# [O que se pede]
1. No trecho sobre o jogo e o movimento, a quem se atribui a afirmação de que o movimento é característica básica do que está vivo?
2. Copie do trecho sobre o jogo e o movimento a parte que começa nas palavras "O movimento de" e termina depois das palavras "1999. p. 177).".
3. Prossiga o trecho sobre o jogo e o movimento a partir da última frase apresentada.

──────── Trecho ────────

O movimento é característica básica do que está vivo [...]. Tal já escreveu Aristóteles, formulando o pensamento de todos os gregos. O que é vivo tem o impulso do movimento em si mesmo, é auto movimento. O jogo aparece então como um automover-se que por seu movimento não pretende fins nem objetivos, mas o movimento como movimento (GADAMER, 1985, p. 38).

Ora, se as experiências mais elementares humanas auto implica uma relação com algo/ alguém, na religião não é diferente, conforme nos aponta van der Leeuw: “um fenômeno é algo que se mostra (was sich zeigt)”, este mostra-se, claro, é para alguém. Este mostra-se, no entanto, corresponde tanto aquilo que se mostra, quanto àquele a quem é mostrado, isto é, diz respeito à relação: um objeto relacionado a um sujeito e um sujeito relacionado a um objeto. Em outros termos, o fenômeno se mostra/ manifesta a alguém e quando este alguém fala sobre aquilo que se lhe mostra, então, “surge” a fenomenologia (VAN DER LEEW, 1956, p. 769).

Tal relação de algo e/com alguém está auto implicada no significado da palavra jogo, enquanto o vaivém de um movimento que não se atém ou se fixa em nenhum alvo pré-determinado onde se pretenda chegar ou alcançar. O que está em questão é o jogo que é jogado e não estritamente o jogador e suas pretensões.

Nas palavras de Gadamer:

O movimento de vaivém é obviamente tão central para a determinação da essência do jogo que chega a ser indiferente quem ou o que executa esse movimento. O movimento do jogo como tal também é desprovido de substrato. É o jogo que é jogado ou que se desenrola como jogo; não há um sujeito fixo que esteja jogando ali. O jogo é a realização do movimento como tal (GADAMER, 1999. p. 177).

──────── Listagem ────────

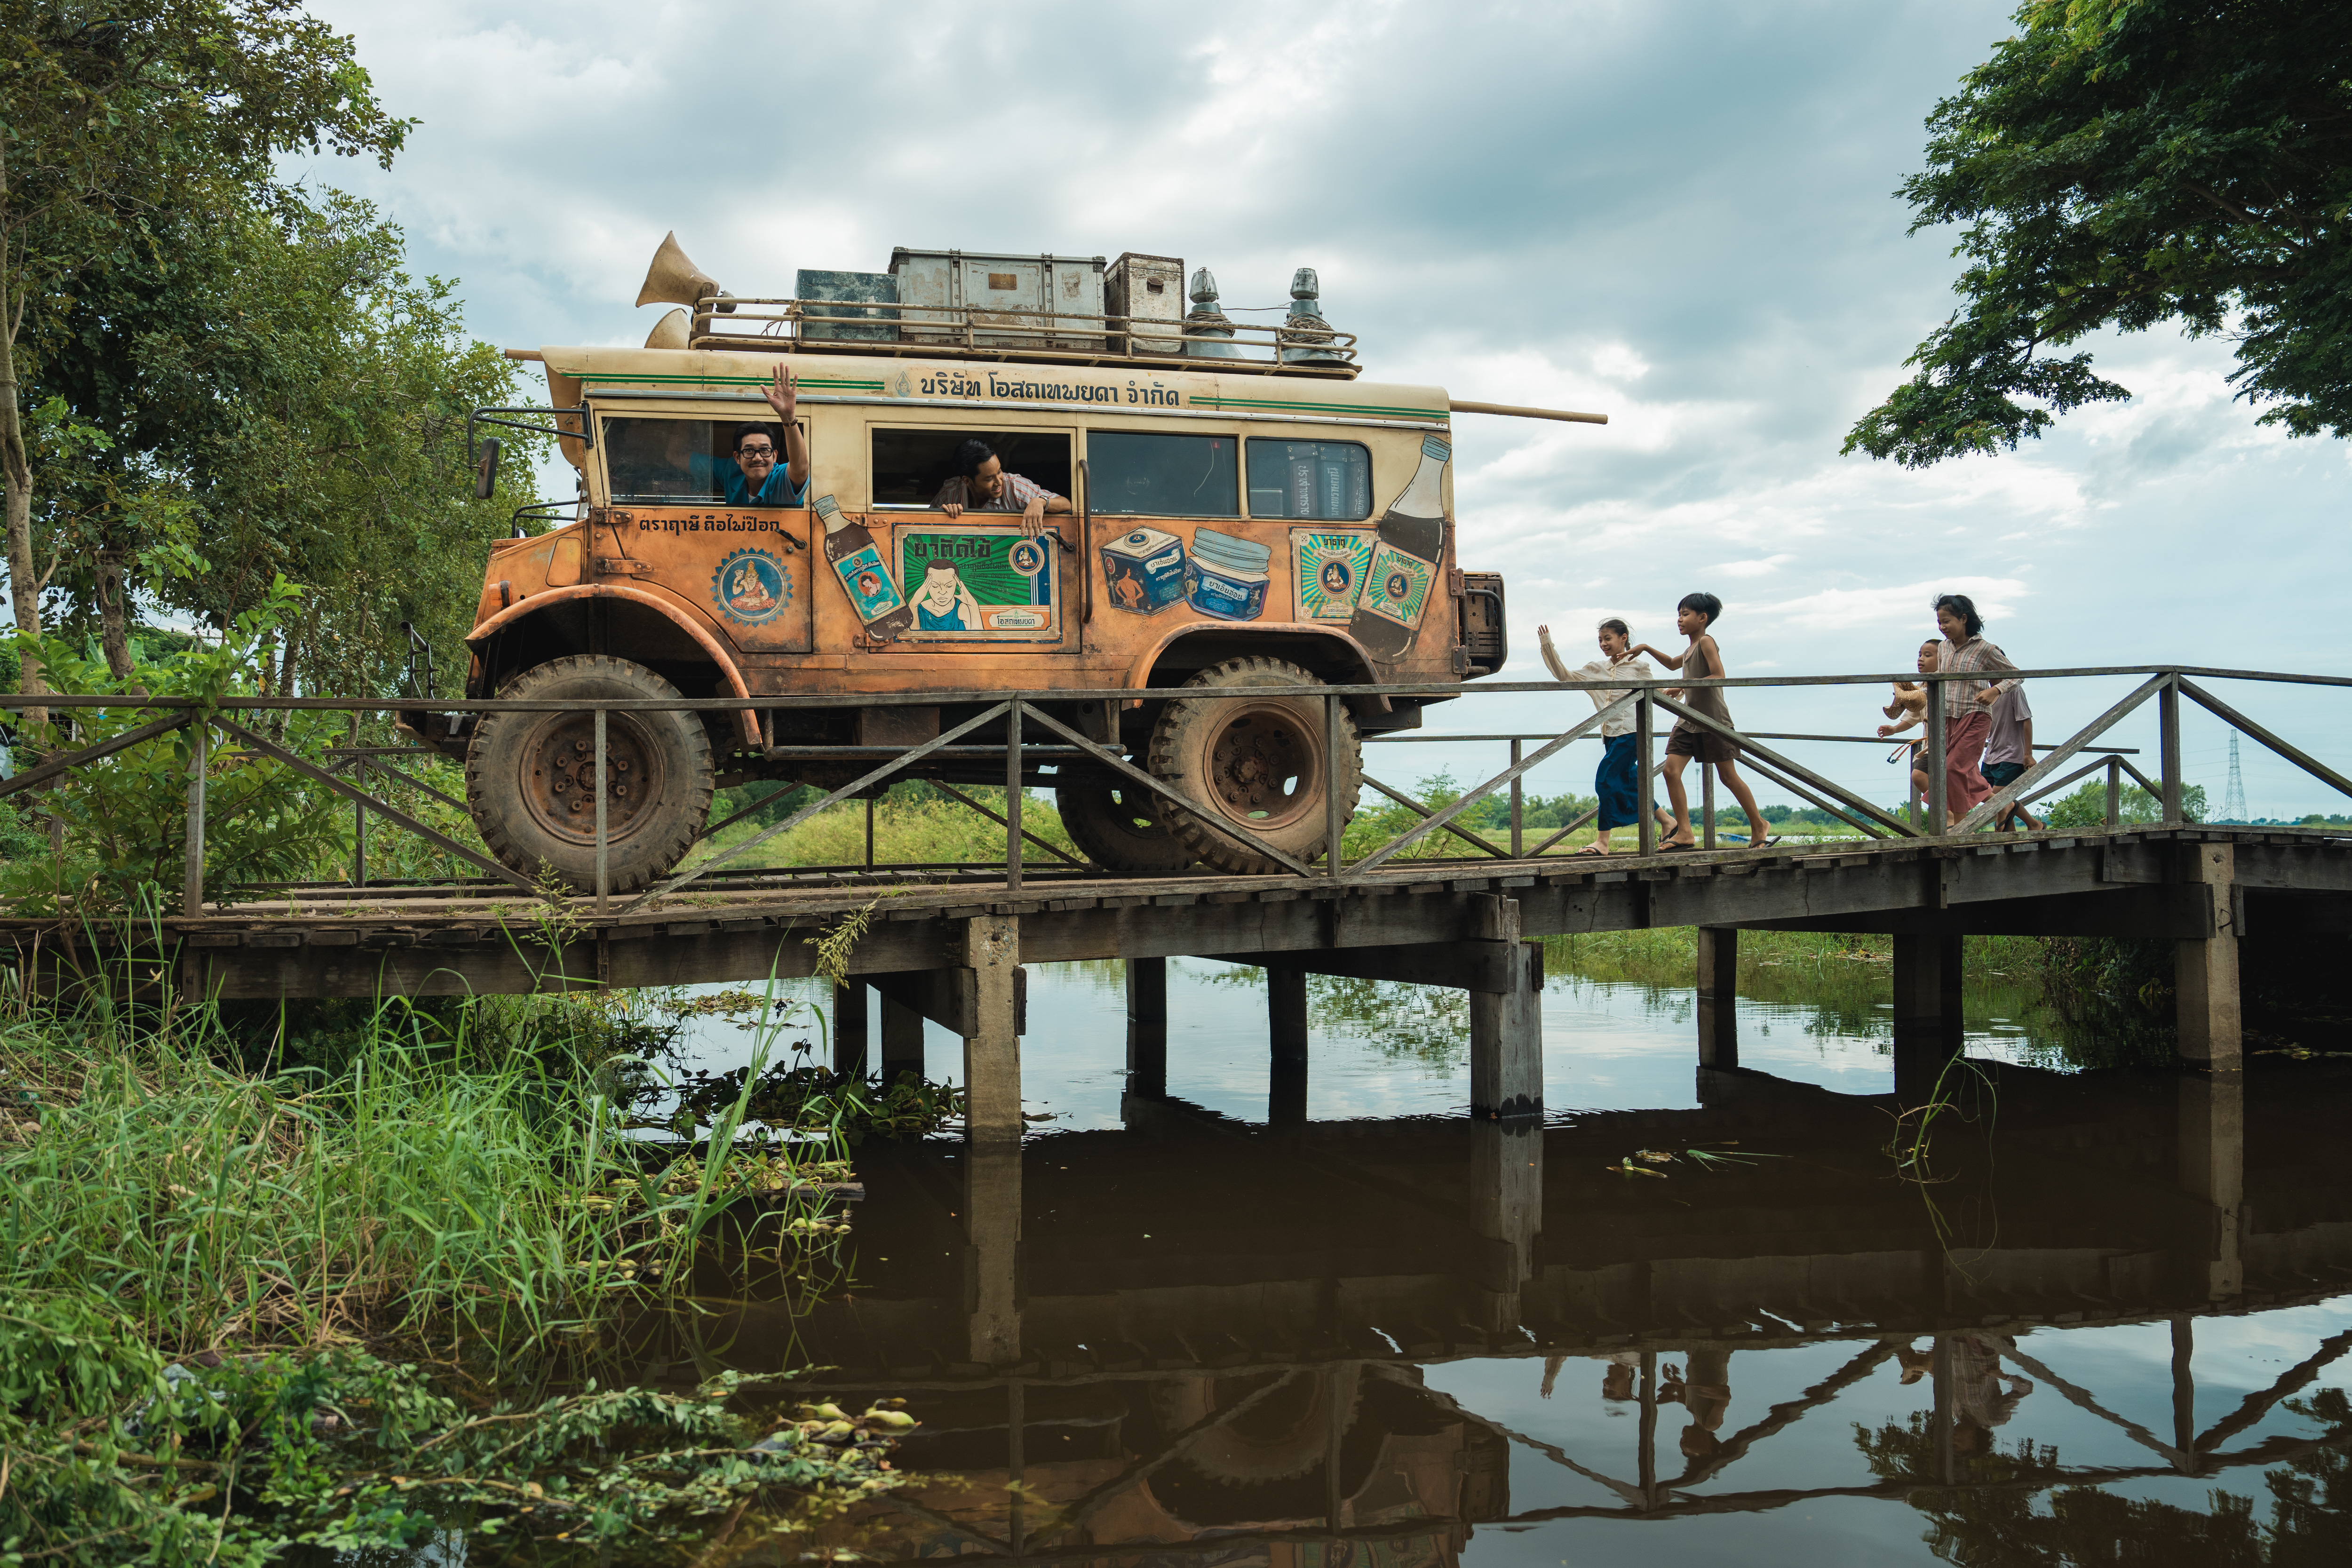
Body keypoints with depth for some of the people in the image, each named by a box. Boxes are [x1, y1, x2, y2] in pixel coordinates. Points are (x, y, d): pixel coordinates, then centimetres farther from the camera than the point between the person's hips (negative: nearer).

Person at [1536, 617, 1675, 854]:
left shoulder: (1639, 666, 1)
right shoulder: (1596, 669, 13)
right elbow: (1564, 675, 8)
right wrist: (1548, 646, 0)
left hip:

────────
──────── Listagem ────────

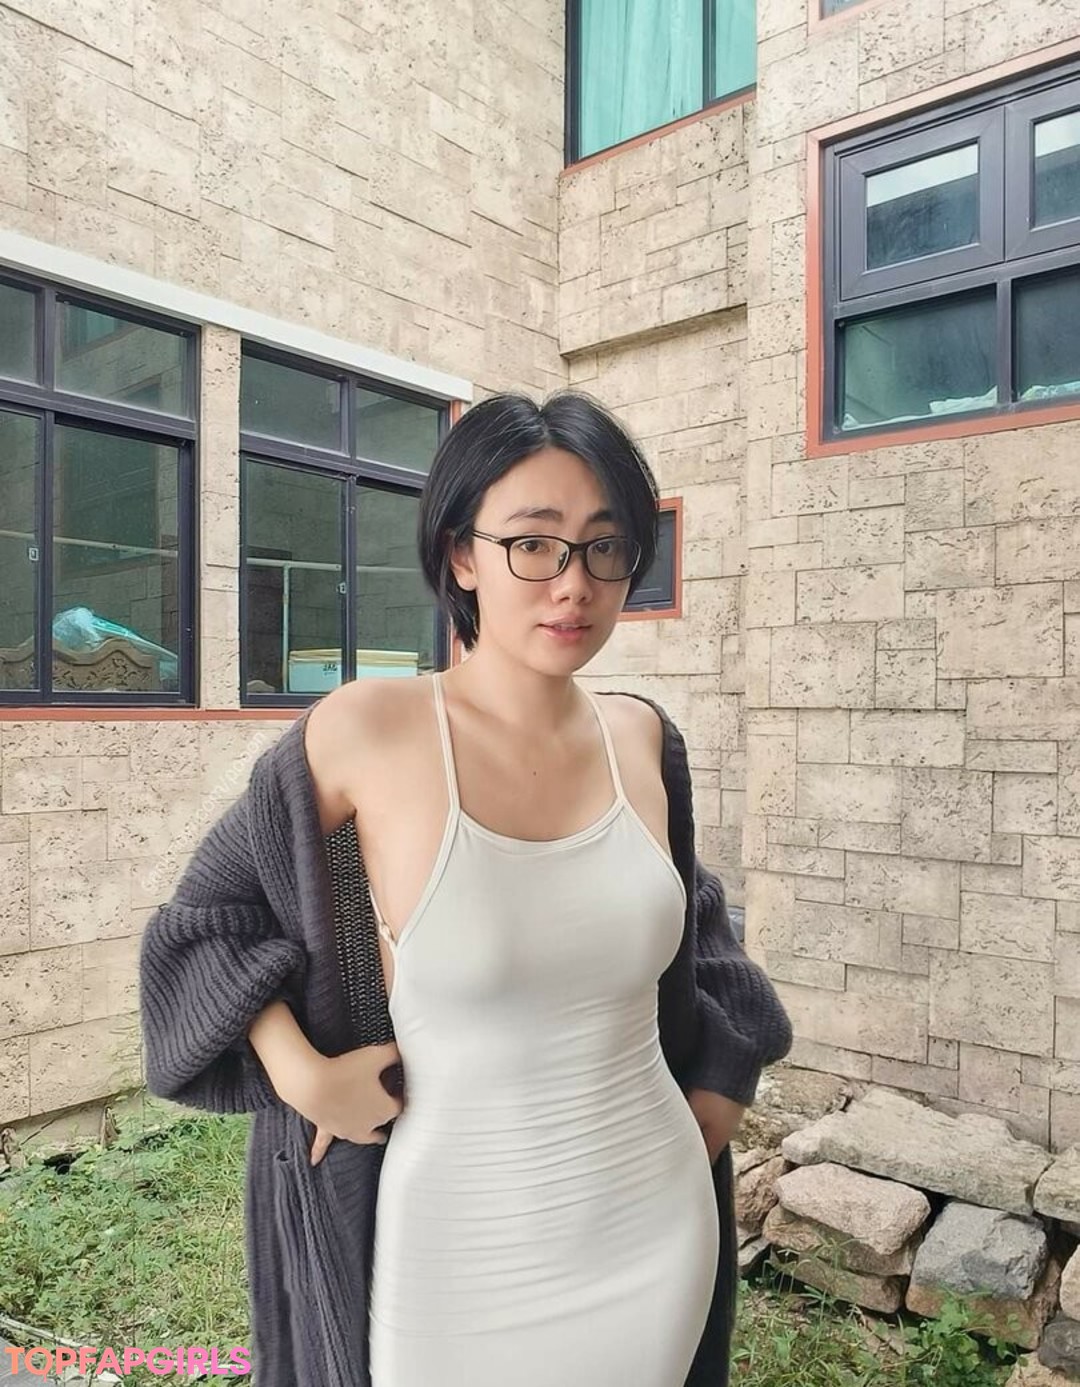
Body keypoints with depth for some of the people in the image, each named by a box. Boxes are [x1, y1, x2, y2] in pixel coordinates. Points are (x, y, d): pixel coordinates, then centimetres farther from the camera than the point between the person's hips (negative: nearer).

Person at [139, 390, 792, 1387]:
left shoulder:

────────
──────── Listagem ────────

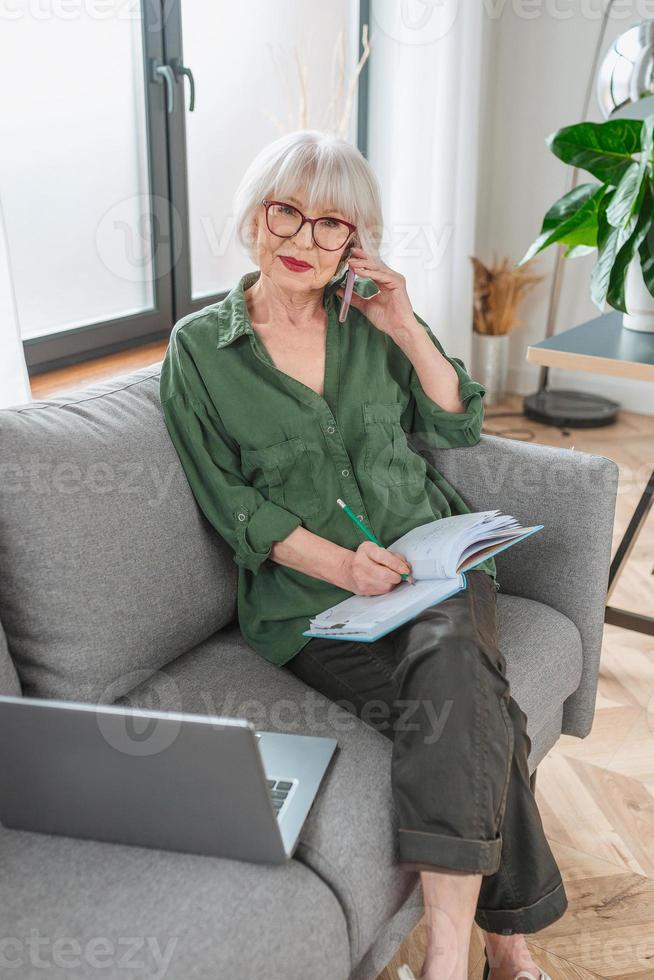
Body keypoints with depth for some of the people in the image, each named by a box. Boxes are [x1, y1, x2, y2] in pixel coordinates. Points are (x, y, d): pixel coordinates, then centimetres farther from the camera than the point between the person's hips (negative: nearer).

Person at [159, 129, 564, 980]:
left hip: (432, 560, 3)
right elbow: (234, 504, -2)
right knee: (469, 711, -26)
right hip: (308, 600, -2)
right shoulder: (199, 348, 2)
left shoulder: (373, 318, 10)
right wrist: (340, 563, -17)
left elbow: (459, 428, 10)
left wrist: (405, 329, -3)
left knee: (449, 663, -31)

────────

# [Respostas]
1. A Aristóteles.

2.
O movimento de vaivém é obviamente tão central para a determinação da essência do jogo que chega a ser indiferente quem ou o que executa esse movimento. O movimento do jogo como tal também é desprovido de substrato. É o jogo que é jogado ou que se desenrola como jogo; não há um sujeito fixo que esteja jogando ali. O jogo é a realização do movimento como tal (GADAMER, 1999. p. 177).

3.
Sobre os diversificados exemplos acerca desta questão, Gadamer fala do jogo das luzes, do jogo das ondas, do jogo da peça da máquina no rolamento, do jogo das forças, do jogo das cores e até mesmo do jogo das palavras. O movimento do jogo como tal é desprovido de substrato, é autônomo, pois ele vai como que por si mesmo. 

Entretanto, o filósofo nos aponta que para o jogo acontecer não é absolutamente indispensável que outro participe efetivamente do jogo, “mas é preciso que ali sempre haja outro elemento com o qual o jogador jogue e que, de si mesmo, responda com um contra lance ao lance do jogador” (GADAMER, 1999, p.159). O que nos faz pensar no jogo enquanto instância essencialmente relacional. Gadamer chama a atenção para o fato de que: “Tal definição do movimento do jogo significa, ao mesmo tempo, que o jogar exige sempre aquele que vai jogar junto. Mesmo o espectador que olha”[4] (GADAMER, 1985, p. 39).

Gadamer cita que: 

Seria como se o crítico de uma encenação teatral discutisse apenas o “como” da direção, a qualidade dos personagens e coisas tais. É bastante bom e certo de que ele faça isso – mas esse não é o modo como a obra e a significação que esteja ganhou na apresentação tonando-se visível para quem quer que seja (GADAMER, 1985, p. 47).

O termo e o modelo do jogo para a explicação do processo de compreensão proposto por Gadamer é essencial na medida em que o autor nos permite pensar que a compreensão é como um jogar, um movimento, uma estrutura aberta, não possui um delineamento estrito e determinativo. Compreender, segundo Gadamer, pertence ao todo da experiência do homem no mundo e como “jogadores-intérpretes” somos interpelados a todo o momento. Eis o dinamismo tal qual no movimento do jogo.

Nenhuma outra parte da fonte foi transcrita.